As we noted in a previous blog, the province has published the Proposed Regulations and a Summary of the first phase of the proposed new Regulations under the Condominium Act, 1998, as amended (“The Amended Act”). This is the second in a series of blogs that we will be preparing in relation to the proposed changes.
In this Blog No. 2, I explore the following question: What are the “information certificates” that the condominium corporation is required to send to owners (and mortgagees)?
There is a new requirement for condominium corporations to provide owners (and mortgagees) with “information certificates”.
Section 26.3 of the Amended Act states:
A corporation shall send to the owners,
(a) at least once every three months or at such other time periods as are prescribed, a certificate that is prepared in accordance with the regulations and that contains the statements described in clauses 76 (1) (d), (e) and (h), the certificate or memorandum described in clause 76 (1) (p) and all other information relating to the corporation as is prescribed; and
(b) at the prescribed times, a certificate that is prepared in accordance with the regulations and that includes all other prescribed information relating to the corporation.

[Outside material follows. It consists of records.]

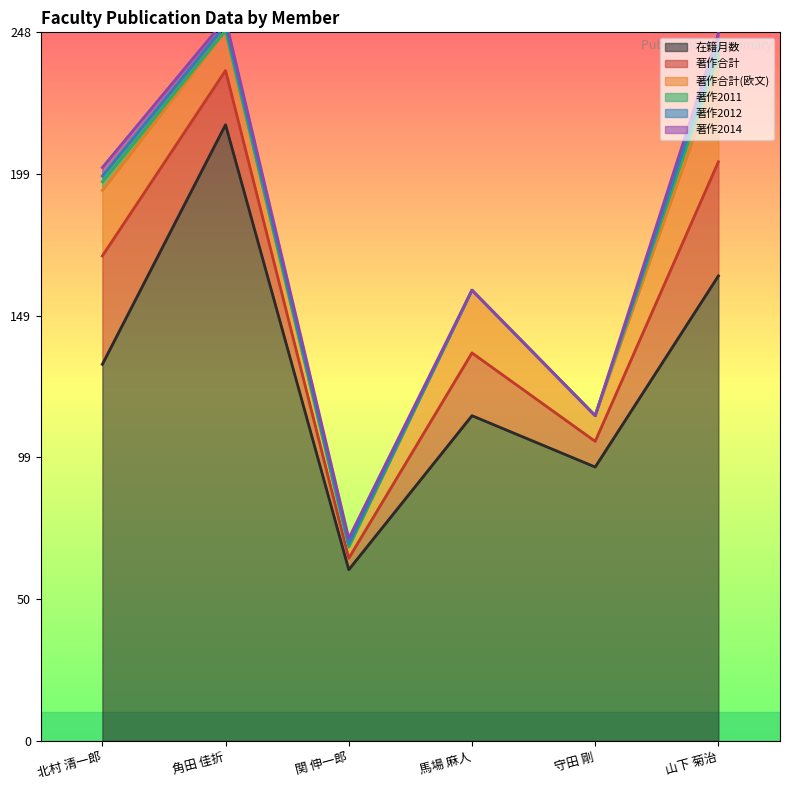

In 著作合計, how many points are lower than both neighbors (excluding endpoints)?

2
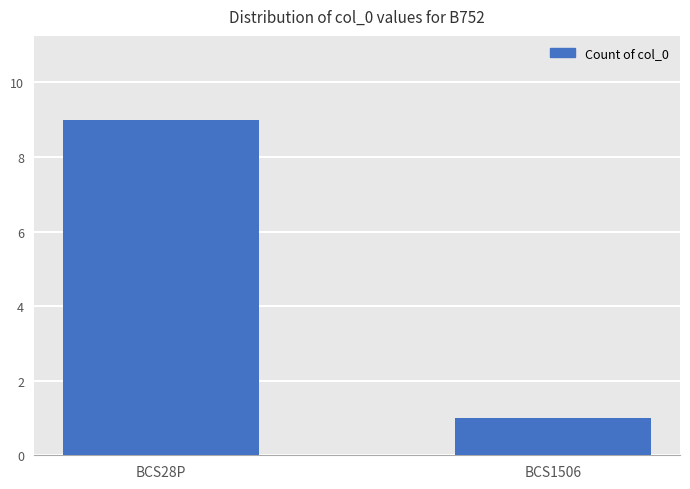

The value at BCS1506 is 0. True or false?

False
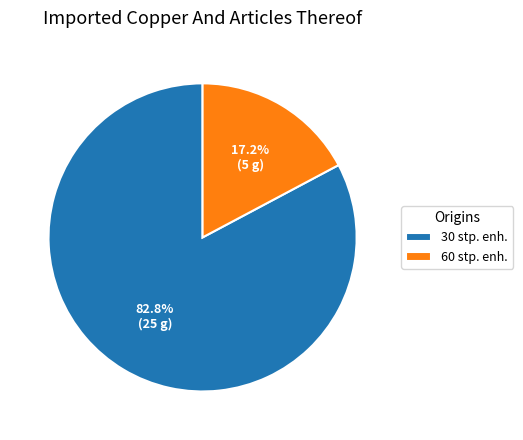

To the nearest percent, what percentage of the pie is 60 stp. enh.?

17%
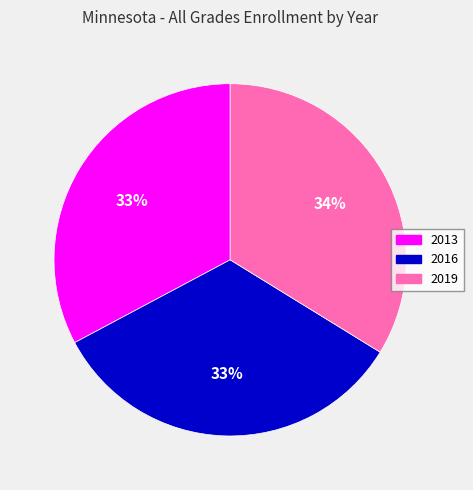

How many slices are in this pie chart?

3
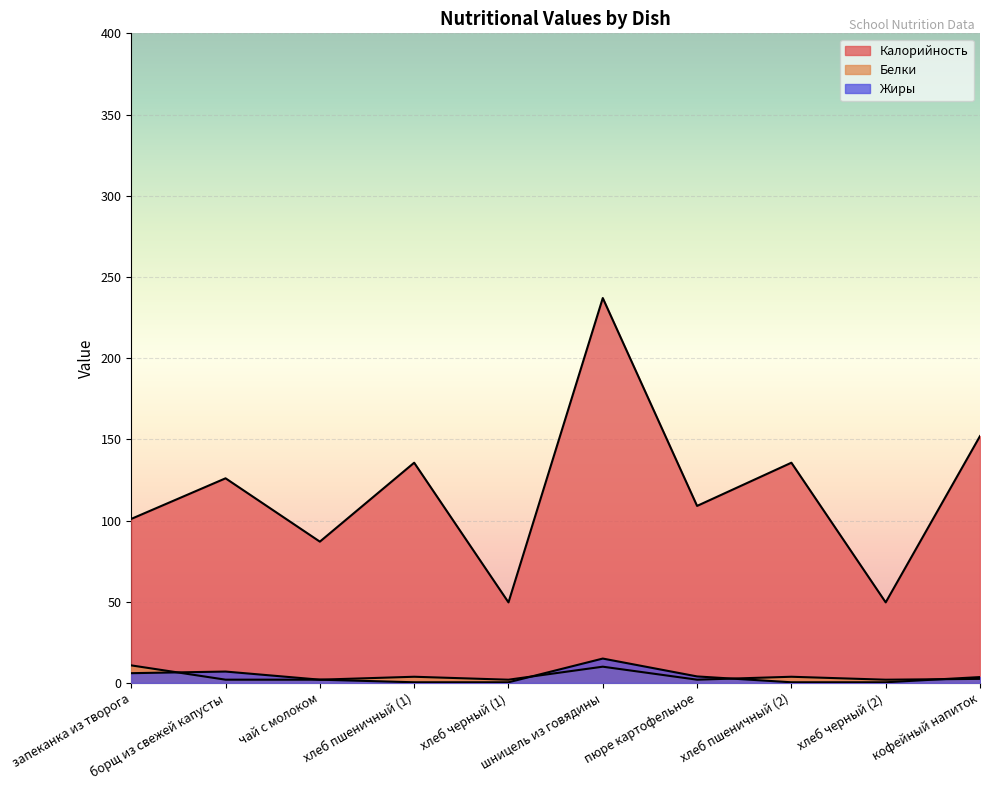

What is the sum of all Жиры values?

39.2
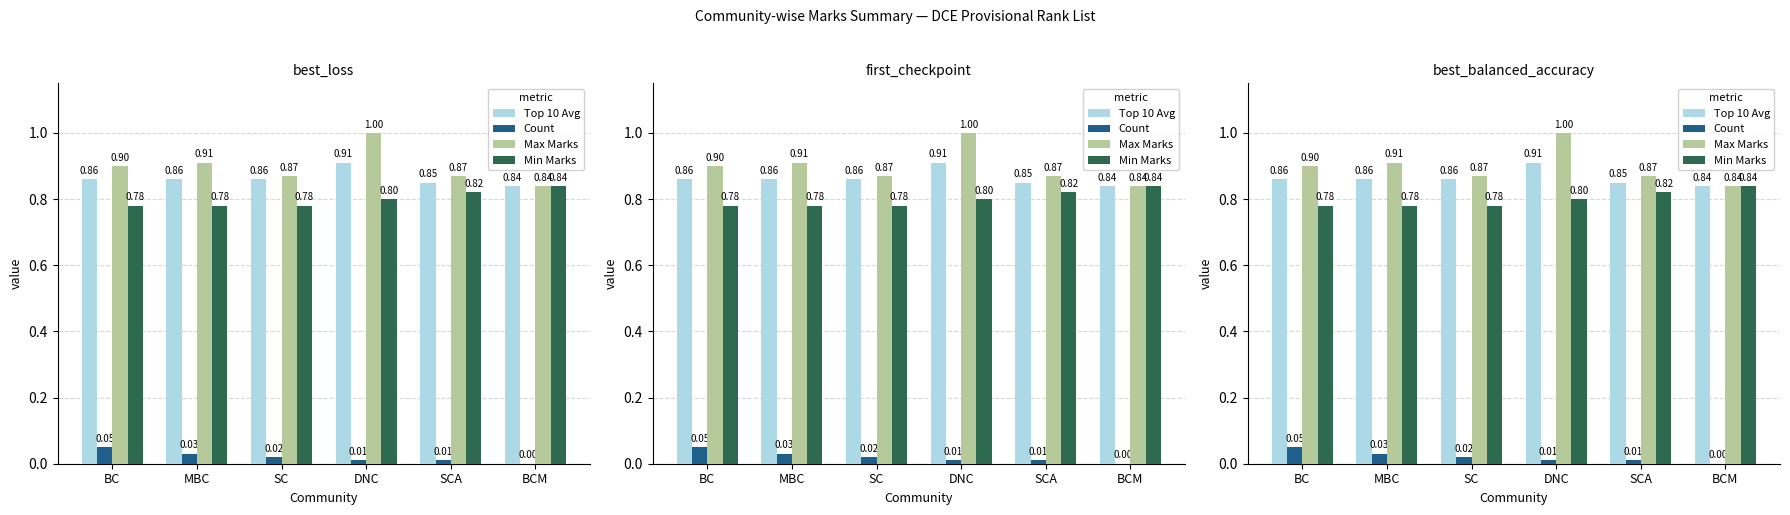

Rank the series by their maximum value, from highest to lowest.

Max Marks, Top 10 Avg, Min Marks, Count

The summary confirms that there are three types of information certificates that condominium corporations will be required to provide to owners:
(a) Periodic Information Certificates (“PIC”) – to be sent twice per fiscal year with various information related to the corporation (address for service), insurance, finances, Board of Directors, reserve fund, etc.
(b) Information Certificate Update (“ICU”) – to be sent upon certain “trigger” events. These “trigger” events may include changes to the address for service of the Corporation, changes to insurance, board vacancies, etc.
(c) New Owner Information Certificate (“NOIC”) – to be sent to new owners of a condominium unit with the most recent PIC and ICU that was sent to owners.
This is a major change for condominium corporations and will likely involve additional work for the directors and/or managers. These changes will assist in ensuring condominium owners are kept up to date with important information affecting the condominium.
There is a proposed exemption from the requirement to provide Information Certificates for small condominiums with less than 25 units. The proposed exemption would allow small condominiums to obtain the consent of 80 percent of the owners to dispense with the requirements.
[Note: The Summary states that the ability to dispense with the requirement to distribute information certificates is possible if: a turnover meeting has been held; the corporation has fewer than 25 units; or the owners of at least 80 percent of the units’ consent in writing. However, the “or” should be an “and”. The draft regulations confirm that only corporations meeting all of the requirements can dispense with providing information certificates.]
The requirement for condominium corporations to provide information certificates may come into force as early as July 1, 2017.